■ **About this task**:
Write out the material below again, line for line, without any images.

[Given data]

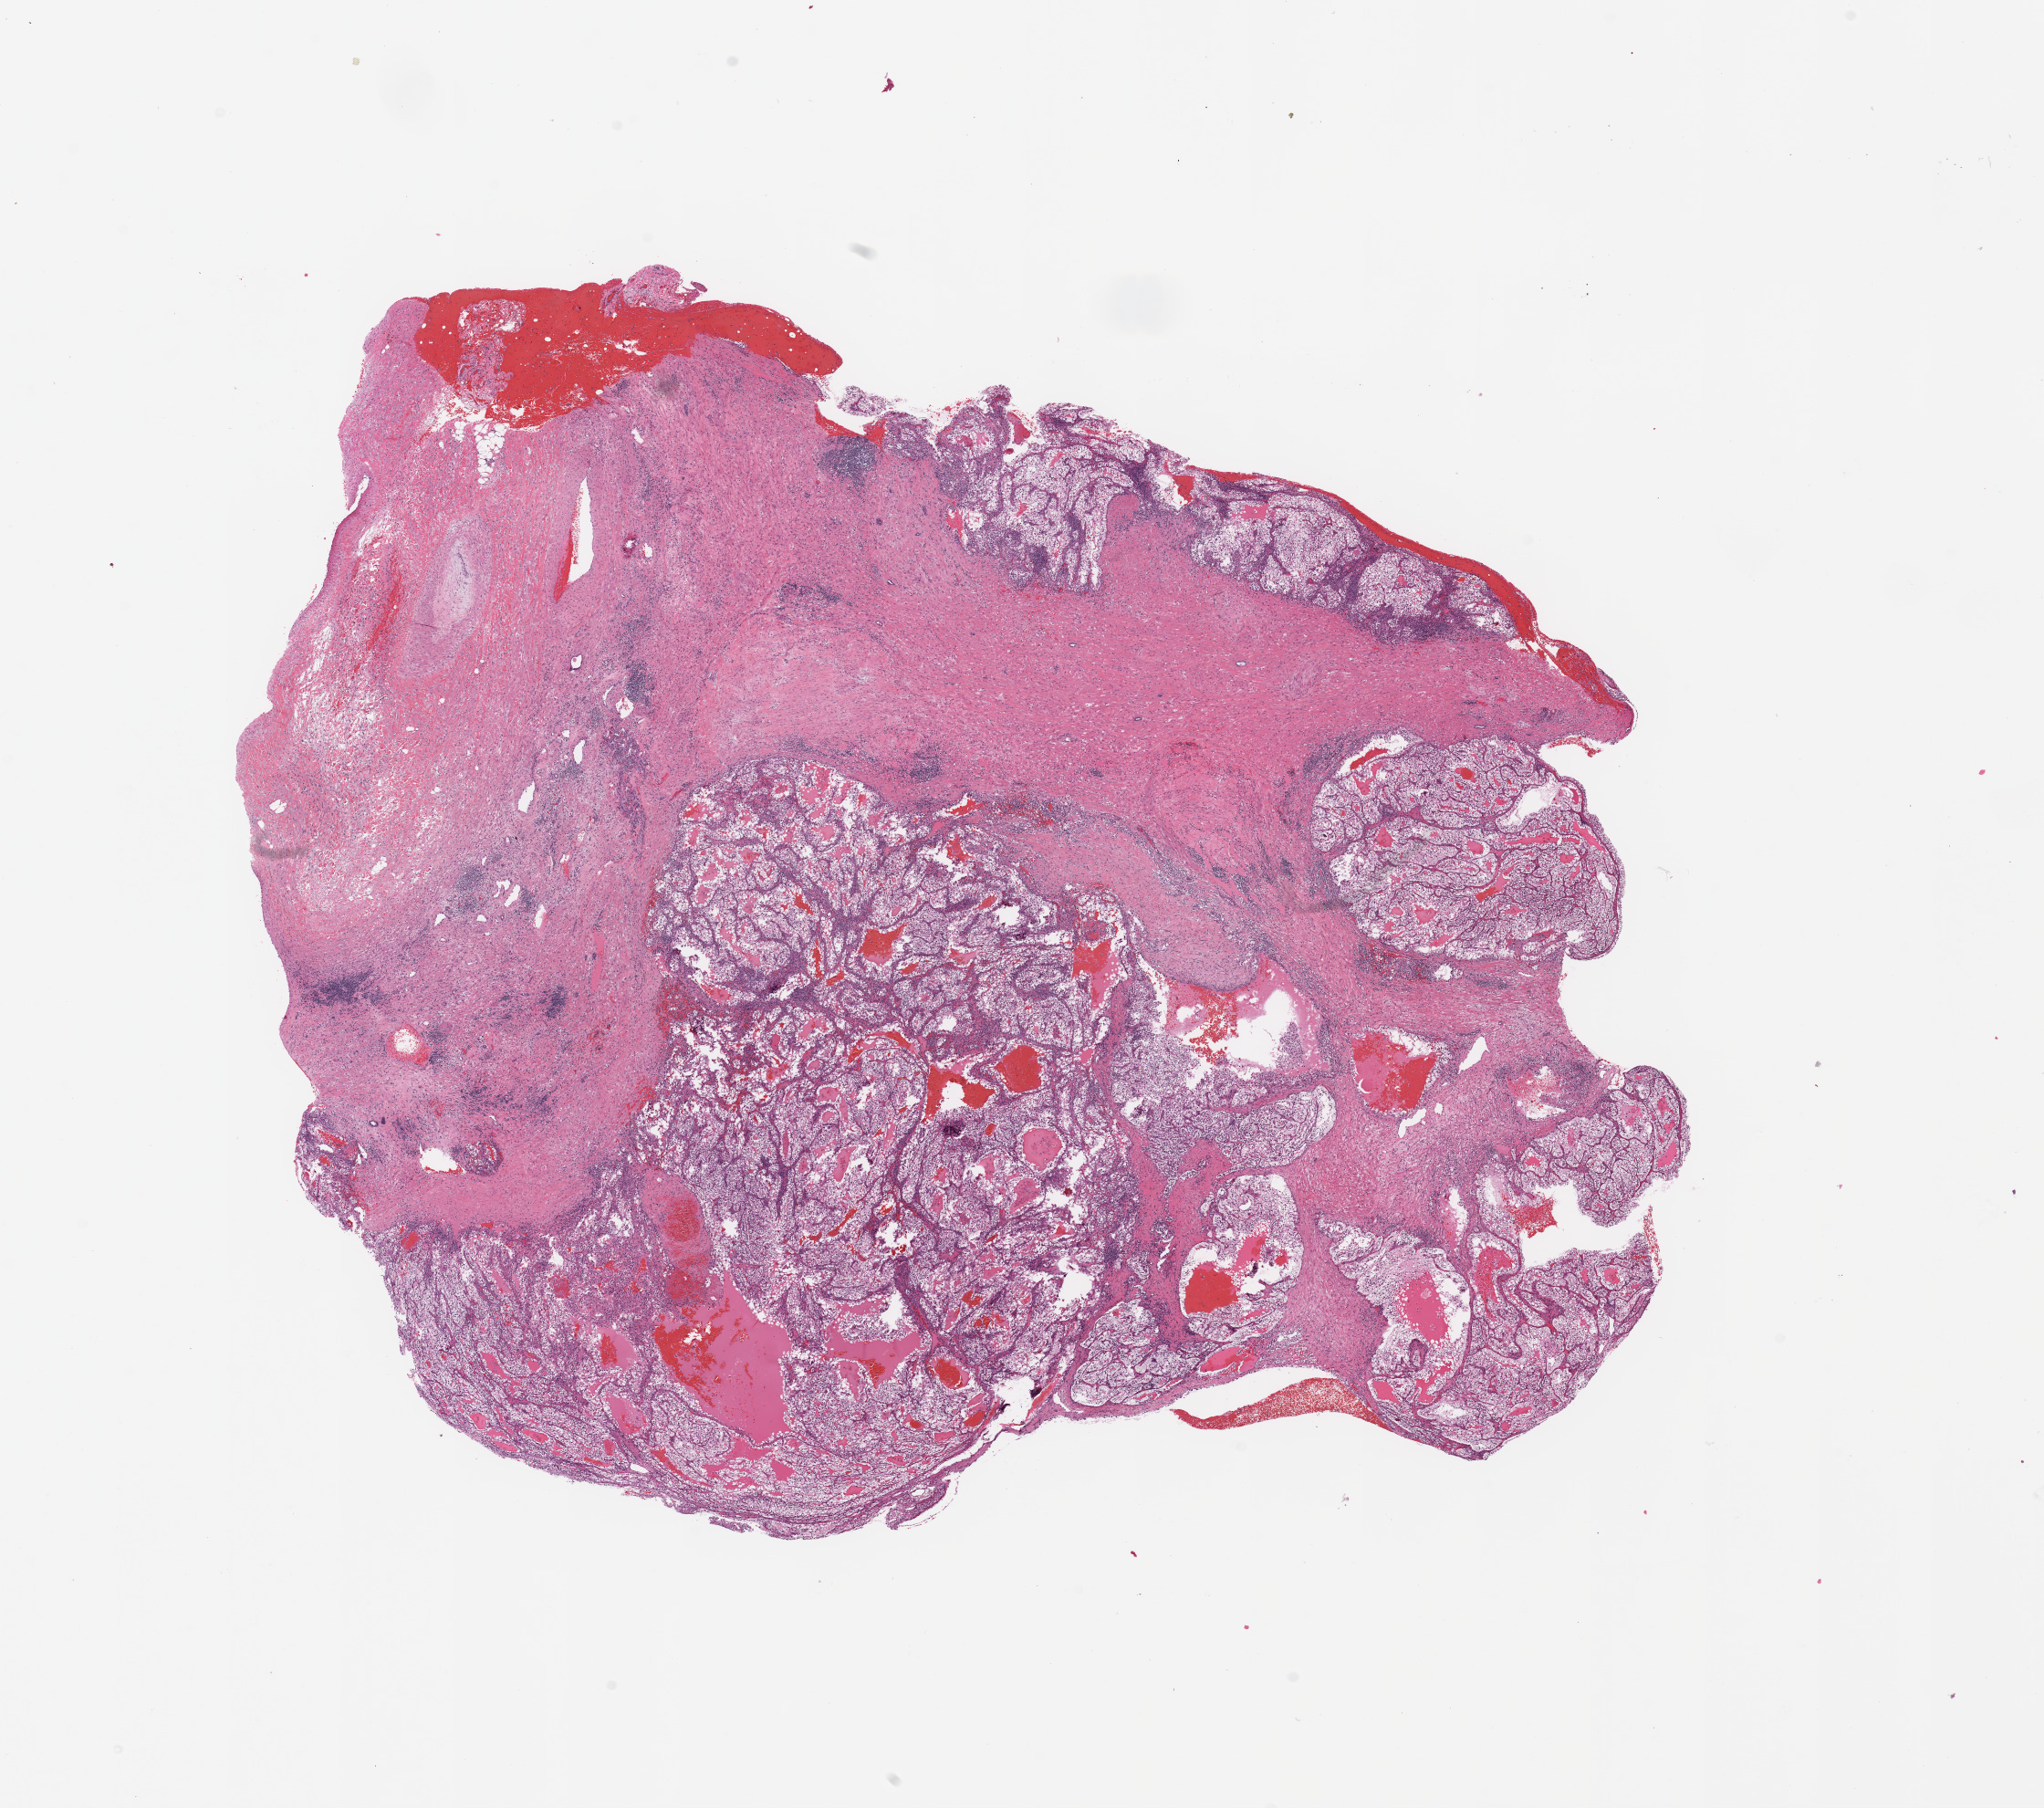
Whole-slide histology image, H&E-stained, shown as a low-resolution overview of the whole scanned area (about 17.7 x 15.7 mm, acquisition: 20x scan), kidney, tumour tissue. 55-year-old male patient. Histologic grade: G3 (poorly differentiated).
• diagnosis: Renal cell carcinoma, NOS
• AJCC pathologic stage: IV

[/Given data]

■ **Result for this exercise**:
Whole-slide histology image, H&E-stained, shown as a low-resolution overview of the whole scanned area (about 17.7 x 15.7 mm, acquisition: 20x scan), kidney, tumour tissue. 55-year-old male patient. Histologic grade: G3 (poorly differentiated).
• diagnosis: Renal cell carcinoma, NOS
• AJCC pathologic stage: IV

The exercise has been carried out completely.